**EXERCISE**
Print the entries exactly; skip the pictures.

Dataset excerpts

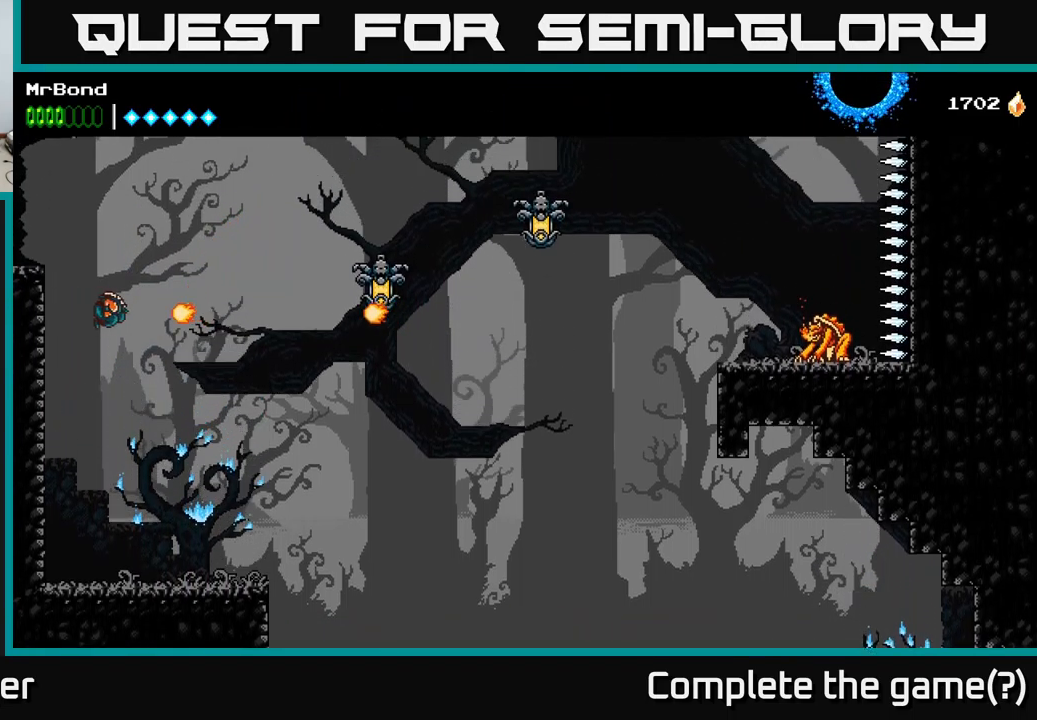
{"buttons": ["A", "X", "DPAD_RIGHT"], "left_stick": "center", "right_stick": "center", "events": [[83, "X", "up"], [383, "A", "down"], [467, "X", "down"]]}
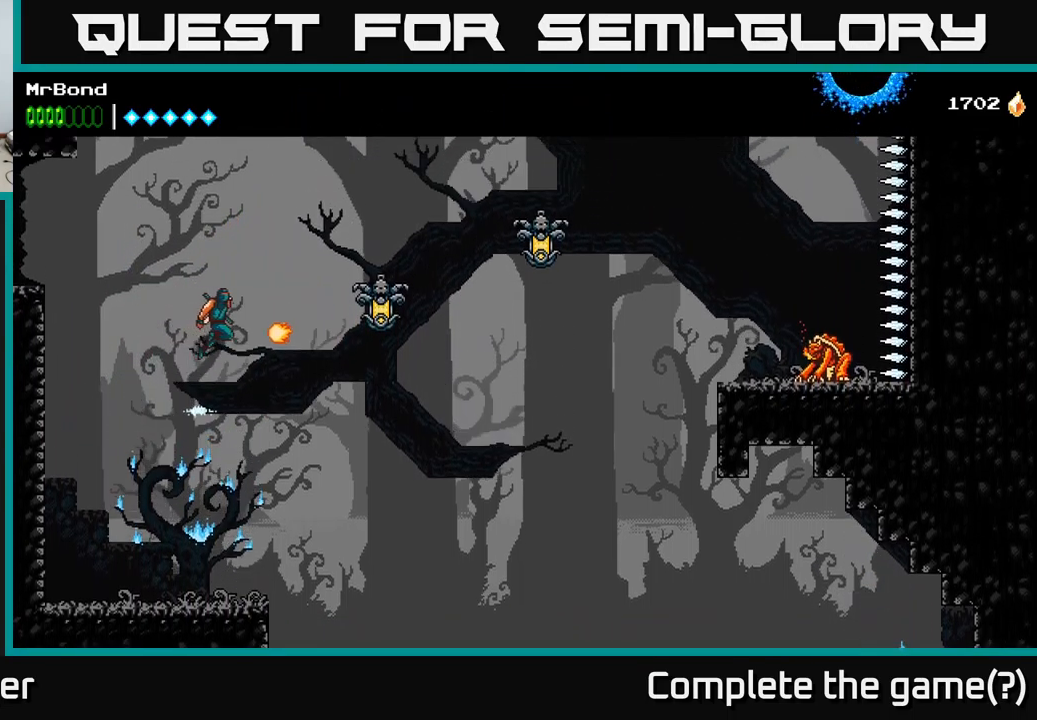
{"buttons": ["DPAD_RIGHT"], "left_stick": "center", "right_stick": "center", "events": [[50, "A", "up"], [83, "X", "up"], [367, "X", "down"], [483, "X", "up"]]}
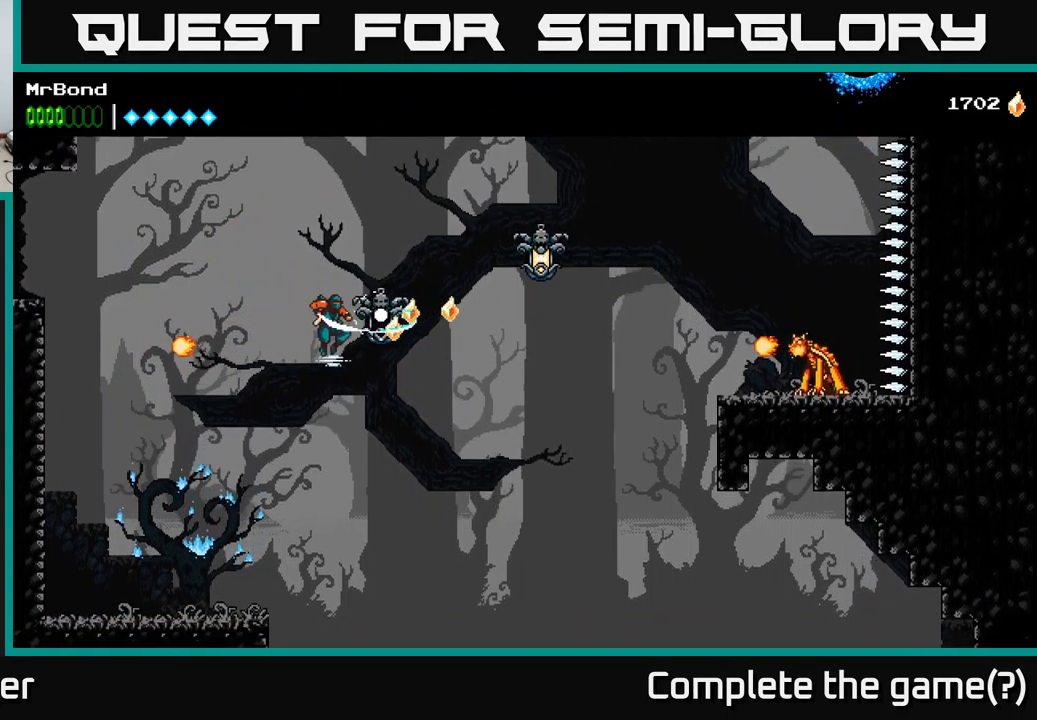
{"buttons": ["X", "DPAD_RIGHT"], "left_stick": "center", "right_stick": "center", "events": [[117, "A", "down"], [417, "A", "up"], [500, "X", "down"]]}
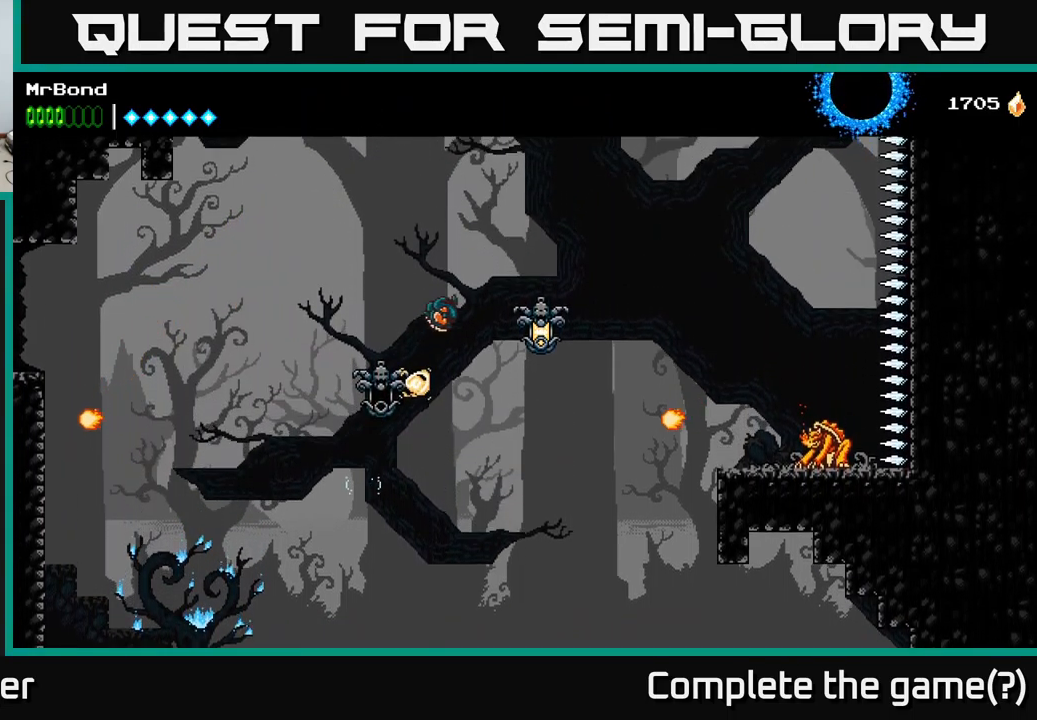
{"buttons": ["A", "DPAD_RIGHT"], "left_stick": "center", "right_stick": "center", "events": [[100, "X", "up"], [283, "A", "down"]]}
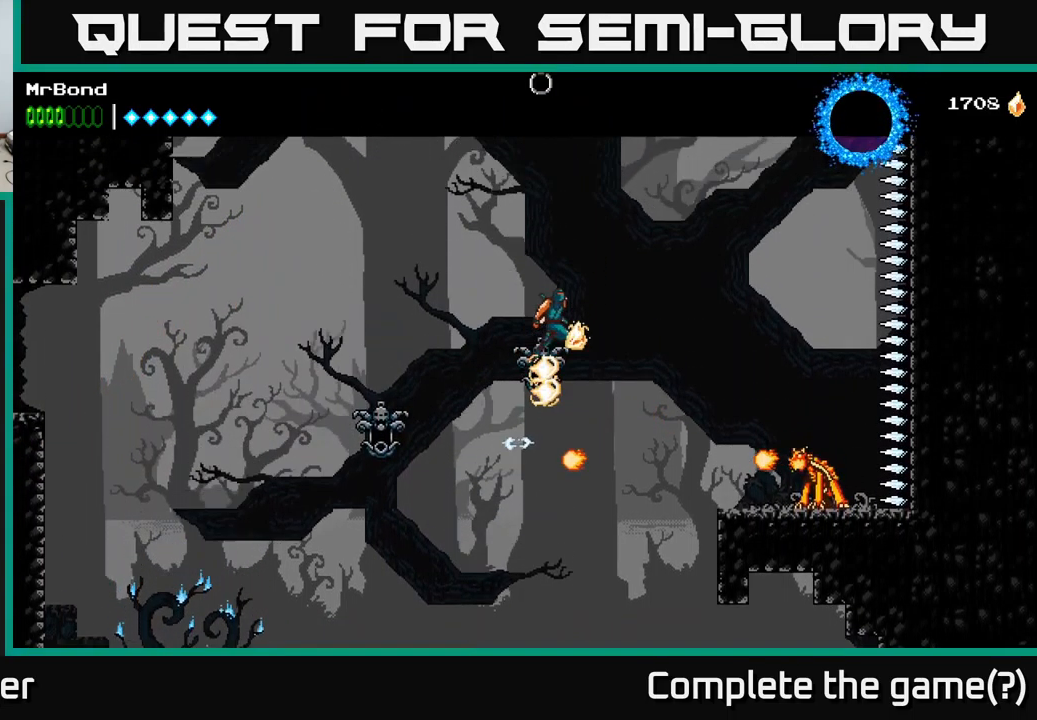
{"buttons": ["DPAD_RIGHT"], "left_stick": "center", "right_stick": "center", "events": [[333, "A", "up"]]}
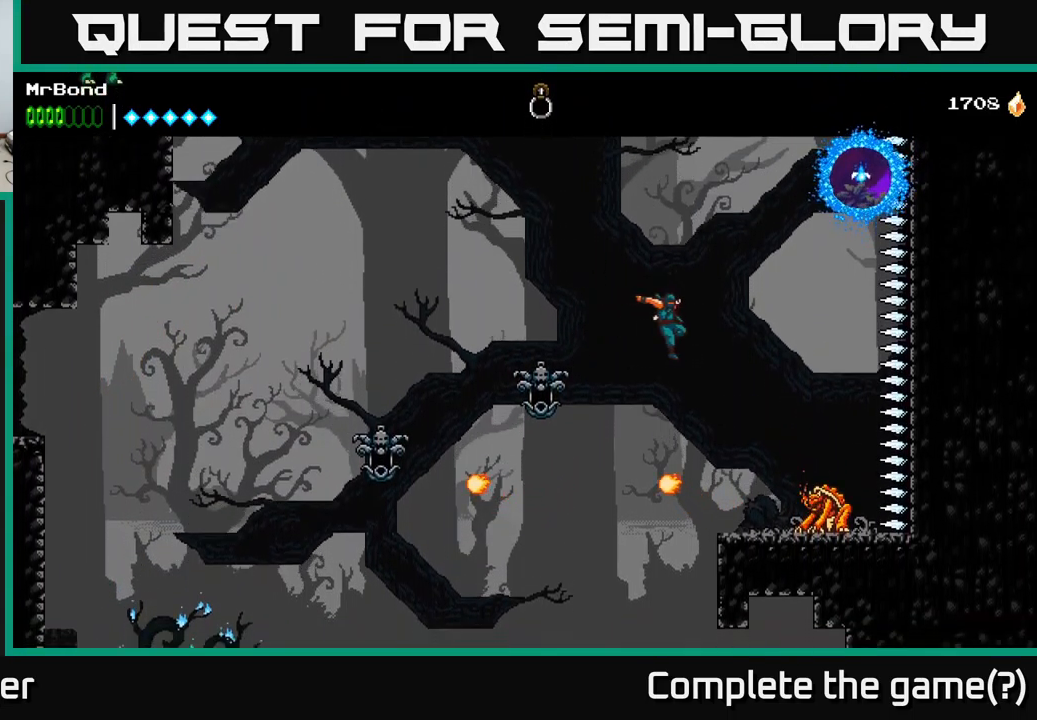
{"buttons": [], "left_stick": "center", "right_stick": "center", "events": [[217, "X", "down"], [317, "X", "up"], [367, "DPAD_RIGHT", "up"]]}
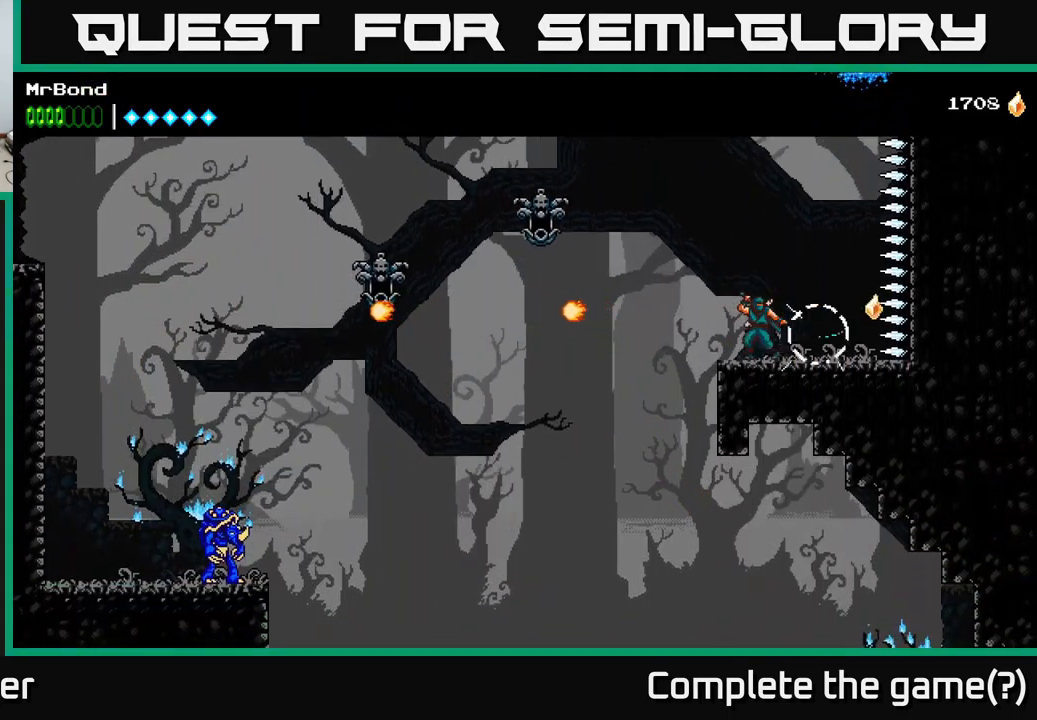
{"buttons": [], "left_stick": "center", "right_stick": "center", "events": [[217, "DPAD_RIGHT", "down"], [467, "DPAD_RIGHT", "up"]]}
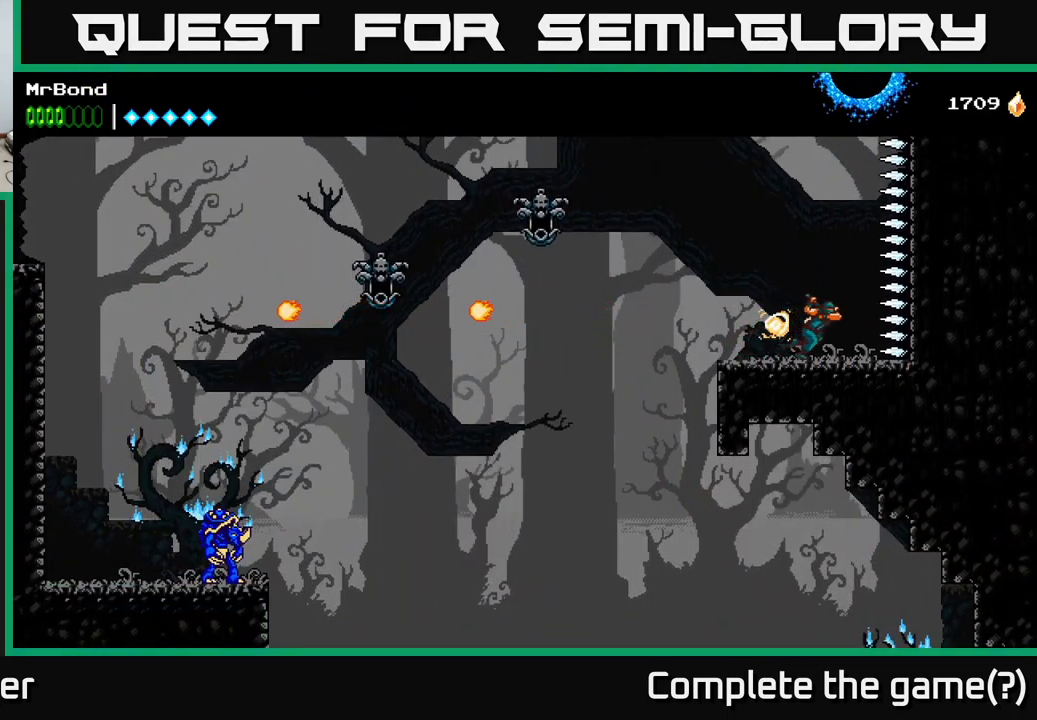
{"buttons": ["A"], "left_stick": "center", "right_stick": "center", "events": [[217, "A", "down"]]}
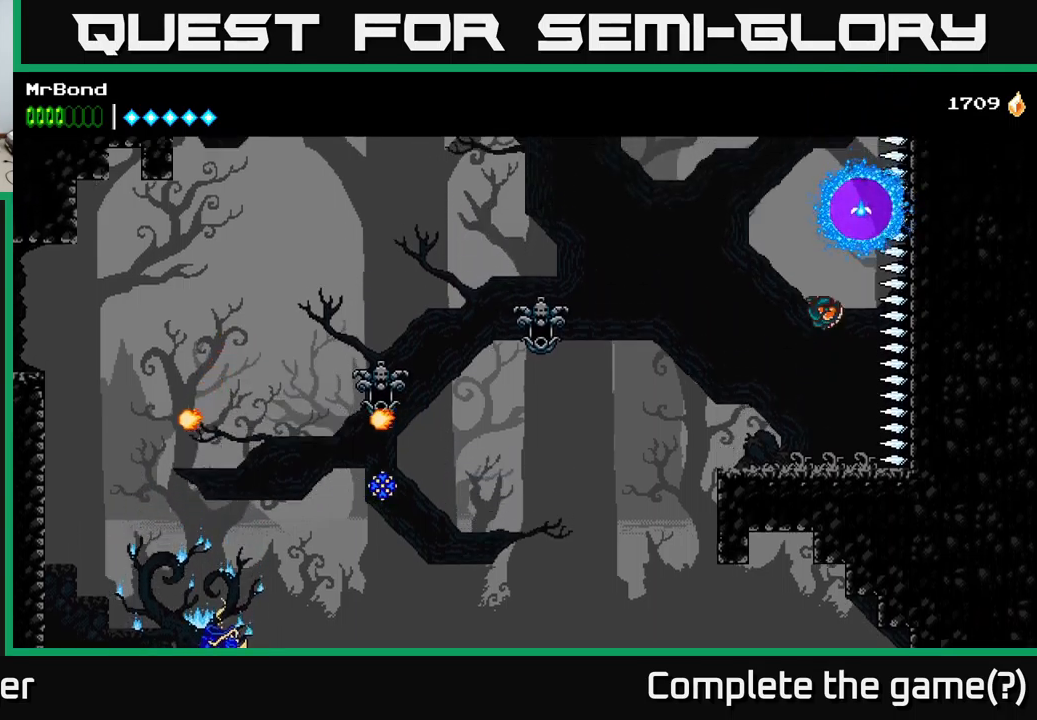
{"buttons": [], "left_stick": "center", "right_stick": "center", "events": [[134, "A", "up"]]}
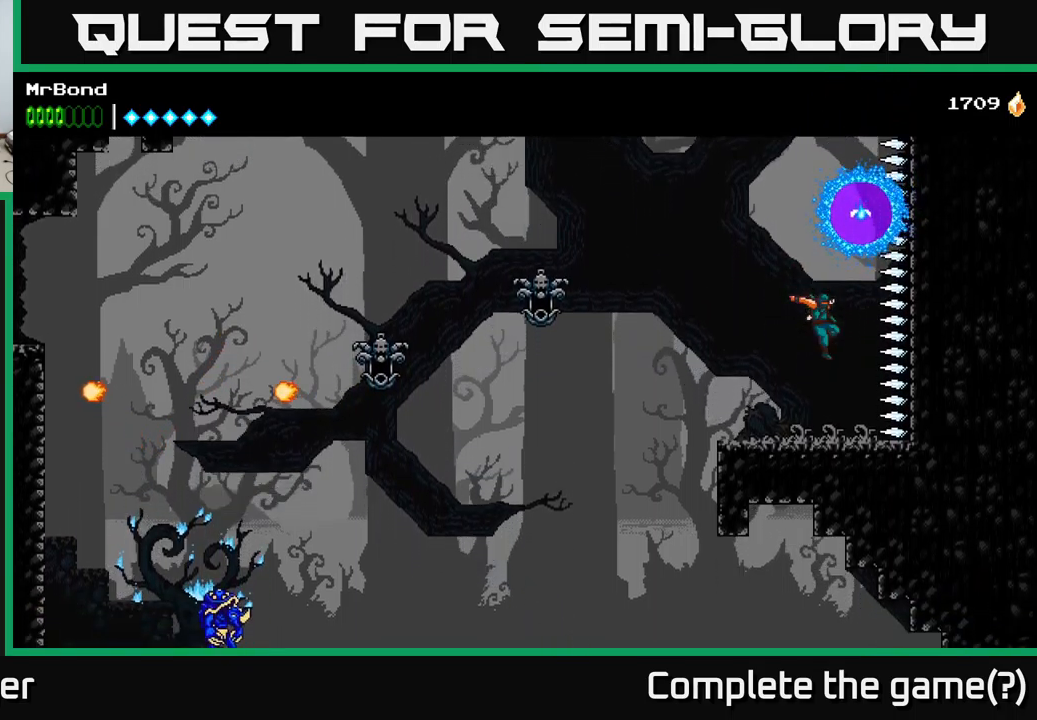
{"buttons": ["A"], "left_stick": "center", "right_stick": "center", "events": [[234, "A", "down"]]}
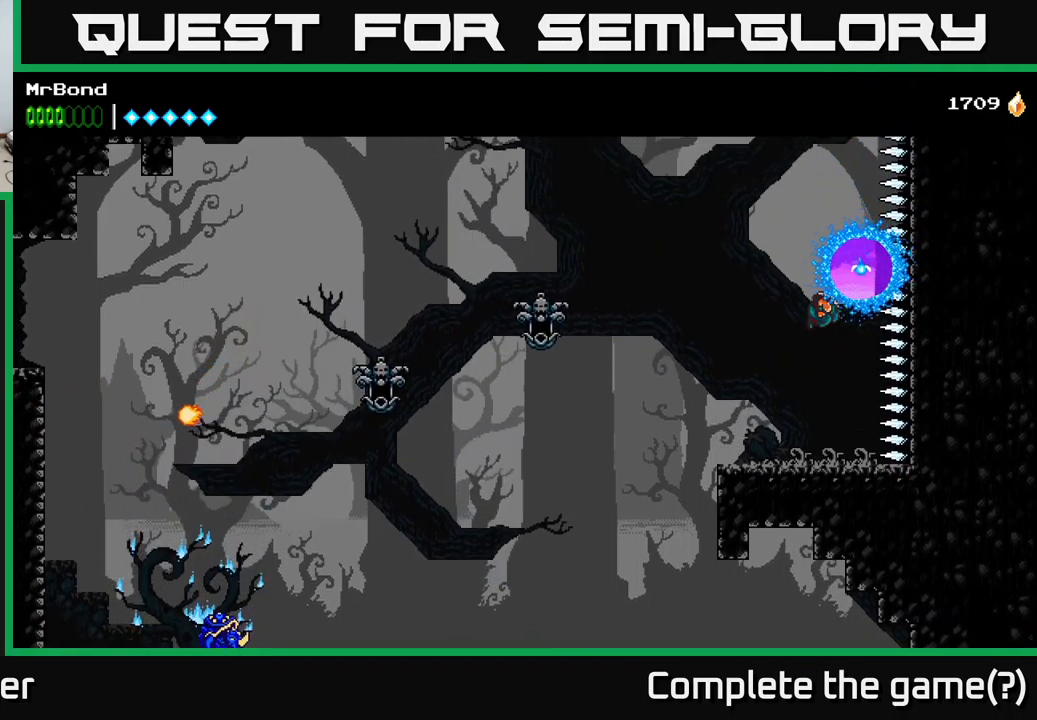
{"buttons": [], "left_stick": "center", "right_stick": "center", "events": [[17, "X", "down"], [34, "A", "up"], [167, "X", "up"]]}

**YOUR SOLUTION**
{"buttons": ["A", "X", "DPAD_RIGHT"], "left_stick": "center", "right_stick": "center", "events": [[83, "X", "up"], [383, "A", "down"], [467, "X", "down"]]}
{"buttons": ["DPAD_RIGHT"], "left_stick": "center", "right_stick": "center", "events": [[50, "A", "up"], [83, "X", "up"], [367, "X", "down"], [483, "X", "up"]]}
{"buttons": ["X", "DPAD_RIGHT"], "left_stick": "center", "right_stick": "center", "events": [[117, "A", "down"], [417, "A", "up"], [500, "X", "down"]]}
{"buttons": ["A", "DPAD_RIGHT"], "left_stick": "center", "right_stick": "center", "events": [[100, "X", "up"], [283, "A", "down"]]}
{"buttons": ["DPAD_RIGHT"], "left_stick": "center", "right_stick": "center", "events": [[333, "A", "up"]]}
{"buttons": [], "left_stick": "center", "right_stick": "center", "events": [[217, "X", "down"], [317, "X", "up"], [367, "DPAD_RIGHT", "up"]]}
{"buttons": [], "left_stick": "center", "right_stick": "center", "events": [[217, "DPAD_RIGHT", "down"], [467, "DPAD_RIGHT", "up"]]}
{"buttons": ["A"], "left_stick": "center", "right_stick": "center", "events": [[217, "A", "down"]]}
{"buttons": [], "left_stick": "center", "right_stick": "center", "events": [[134, "A", "up"]]}
{"buttons": ["A"], "left_stick": "center", "right_stick": "center", "events": [[234, "A", "down"]]}
{"buttons": [], "left_stick": "center", "right_stick": "center", "events": [[17, "X", "down"], [34, "A", "up"], [167, "X", "up"]]}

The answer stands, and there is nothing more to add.